DFLers, however, are convinced that the political pressure brought by them and diabetes advocates is what caused the Senate GOP to move toward some form of industry funding. Being tied to the pharmaceutical industry remains political poison, and Republicans have been sensitive to accusations that they are uncaring about the issue — or in bed with Big Pharma. Neither presents good political optics, and Republicans’ efforts to call attention to drug supply changes already passed — or to the idea that the insulin program needed more work — weren’t enough to change them.

This week, GOP lawmakers have been distancing themselves from a controversial video by Rep. Jeremy Munson, a Republican from Lake Crystal who is a member of the four-person New Republican Caucus. In it, he says he purchased $25-per-vial insulin at Walmart and suggested diabetics in need had that option.

But diabetics and their physicians said that product is an older formulation of insulin that doesn’t work well for many diabetics. Thursday, Munson was criticised by both DFL Rep. Laurie Halverson of Eagan — herself a type 1 diabetic — and GOP Rep. Mary Franson of Alexandria.

“Don’t pretend to understand what we live with every single day and then legislate based on that,” Halverson said.

“We should not practice medicine as a Legislature,” said Franson. “And we should never mandate a product. That should be left between the doctor and the individual in the clinic room.”

Howard said earlier this week that he has heard complaints from some Republicans about the way the issue has been made political and emotional. But he said the politics are driven by the way the issue affects diabetics and their families.“It hits people in the gut,” he said. “That is what has raised the temperature of this issue and that is what have made people uncomfortable.”

He said he thinks the Senate is responding to political pressure brought by families. “That part has been necessary and will continue to be necessary to drive us toward getting something done,” Howard said.

The Pratt plan could blunt accusations and attacks. “I want to state that I’m grateful that the Senate Republicans have made this issue a priority for your caucus,” Lija Greenseid, whose daughter has type 1 diabetes, told the Senate committee. “I’ll be honest. We didn’t always feel last session that you were listening to us and consequently some of you were the victims of the ferocity that as mama bears we will show if someone isn’t doing enough to protect our kids. 

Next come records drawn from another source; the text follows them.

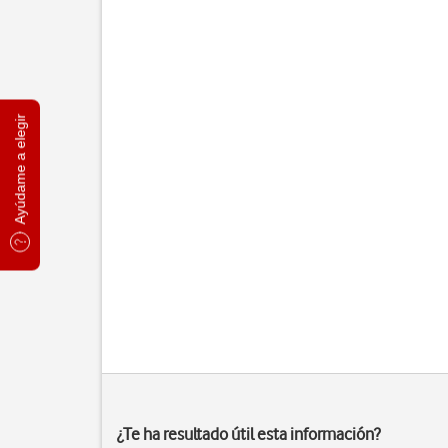
Ayúdame a elegir
¿Te ha resultado útil esta información?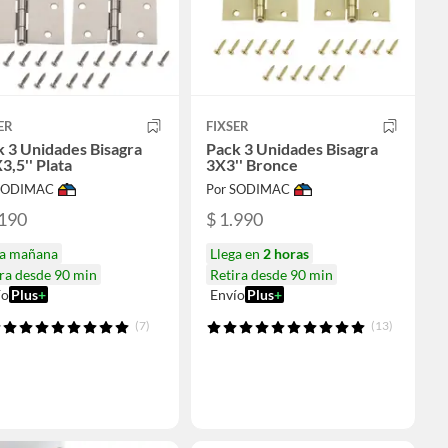
ER
FIXSER
 3 Unidades Bisagra
Pack 3 Unidades Bisagra
3,5'' Plata
3X3'' Bronce
 SODIMAC
Por SODIMAC
.190
$ 1.990
ga mañana
Llega en
2 horas
ra desde 90 min
Retira desde 90 min
ío
Plus
+
Envío
Plus
+
(7)
(13)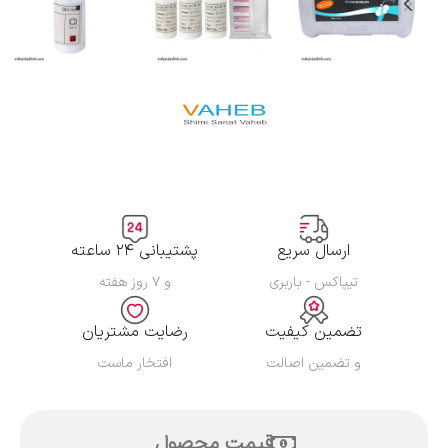
ارسال سریع
پشتیبانی ۲۴ ساعته
تیپاکس - باربری
و ۷ روز هفته
تضمین کیفیت
رضایت مشتریان
و تضمین اصالت
افتخار ماست
قیمت محصول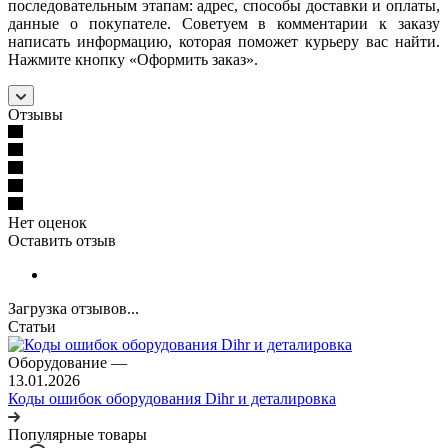
последовательным этапам: адрес, способы доставки и оплаты,
данные о покупателе. Советуем в комментарии к заказу
написать информацию, которая поможет курьеру вас найти.
Нажмите кнопку «Оформить заказ».
Отзывы
Нет оценок
Оставить отзыв
Загрузка отзывов...
Статьи
Оборудование
—
13.01.2026
Коды ошибок оборудования Dihr и деталировка
Популярные товары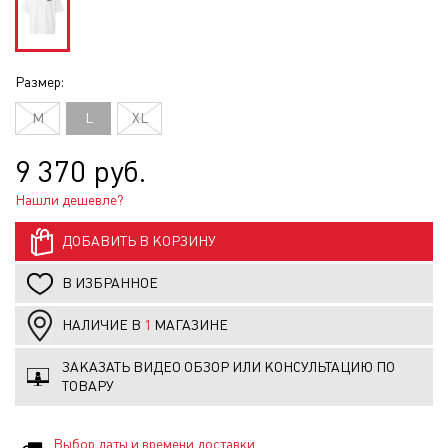
Размер:
M
L
XL
9 370 руб.
Нашли дешевле?
ДОБАВИТЬ В КОРЗИНУ
В ИЗБРАННОЕ
НАЛИЧИЕ В
1
МАГАЗИНЕ
ЗАКАЗАТЬ ВИДЕО ОБЗОР ИЛИ КОНСУЛЬТАЦИЮ ПО
ТОВАРУ
Выбор даты и времени доставки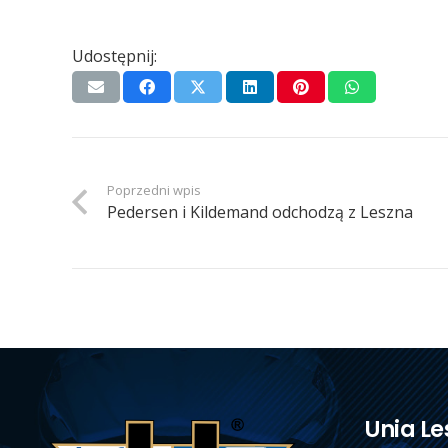
Udostępnij:
Poprzedni wpis
Pedersen i Kildemand odchodzą z Leszna
Unia Le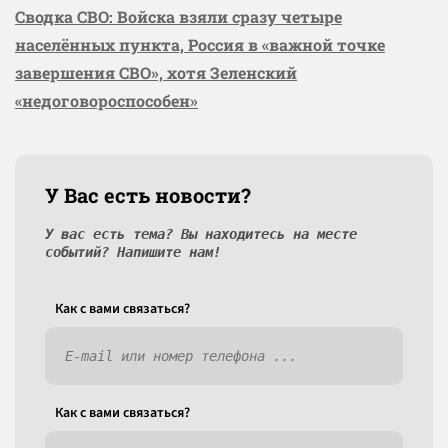
Сводка СВО: Войска взяли сразу четыре
населённых пункта, Россия в «важной точке
завершения СВО», хотя Зеленский
«недоговороспособен»
У Вас есть новости?
У вас есть тема? Вы находитесь на месте
событий? Напишите нам!
Как c вами связаться?
Как c вами связаться?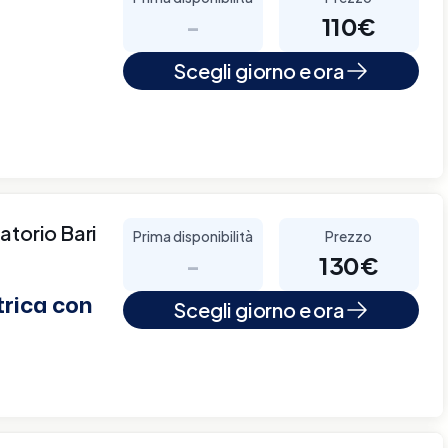
-
110€
Scegli giorno e ora
atorio Bari
Prima disponibilità
Prezzo
-
130€
trica con
Scegli giorno e ora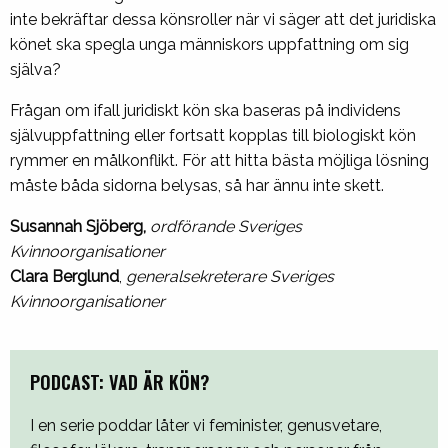
inte bekräftar dessa könsroller när vi säger att det juridiska
könet ska spegla unga människors uppfattning om sig
själva?
Frågan om ifall juridiskt kön ska baseras på individens
självuppfattning eller fortsatt kopplas till biologiskt kön
rymmer en målkonflikt. För att hitta bästa möjliga lösning
måste båda sidorna belysas, så har ännu inte skett.
Susannah Sjöberg,
ordförande Sveriges
Kvinnoorganisationer
Clara Berglund
,
generalsekreterare Sveriges
Kvinnoorganisationer
PODCAST: VAD ÄR KÖN?
I en serie poddar låter vi feminister, genusvetare,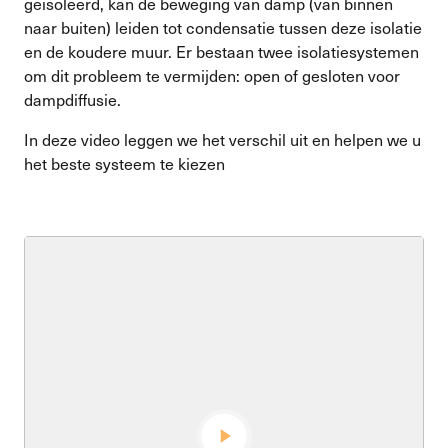
geïsoleerd, kan de beweging van damp (van binnen
naar buiten) leiden tot condensatie tussen deze isolatie
en de koudere muur. Er bestaan twee isolatiesystemen
om dit probleem te vermijden: open of gesloten voor
dampdiffusie.
In deze video leggen we het verschil uit en helpen we u
het beste systeem te kiezen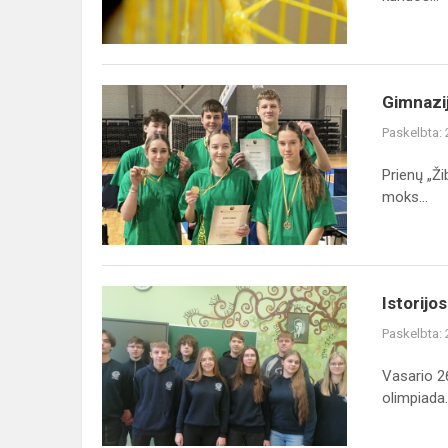
technikos
univ...
Gimnazijos
Gimnazij
pirmokų
Paskelbta:
komandos
puikiai
Prienų „Ži
pasirodė
moks...
stalo
teniso
v...
Istorijos
Istorijo
olimpiados
Paskelbta:
rajono
etapo
Vasario 26
rezultatai
olimpiada..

Lija Greenseid, insulin advocate, testifying at the Senate Health and Human Services Finance and Policy Committee.
MinnPost photo by Peter Callaghan
Lija Greenseid, insulin advocate, testifying at the Senate Health and Human Services Finance and Policy Committee.
“While we might show our claws if we don’t think you’re with us, we’re also quick to embrace with bear hugs those who join us in this fight.”

At the end of a House hearing on the issue Thursday, Rep. Tina Liebling, DFL-Rochester, said there have been talks between House Speaker Melissa Hortman and Senate Majority Leader Paul Gazelka about appointing a joint committee of lawmakers “with decision-making authority” to see if an agreed-upon bill can be drafted. 

If that happens, a special session could still occur. The next regular session doesn’t begin until mid-February 2020.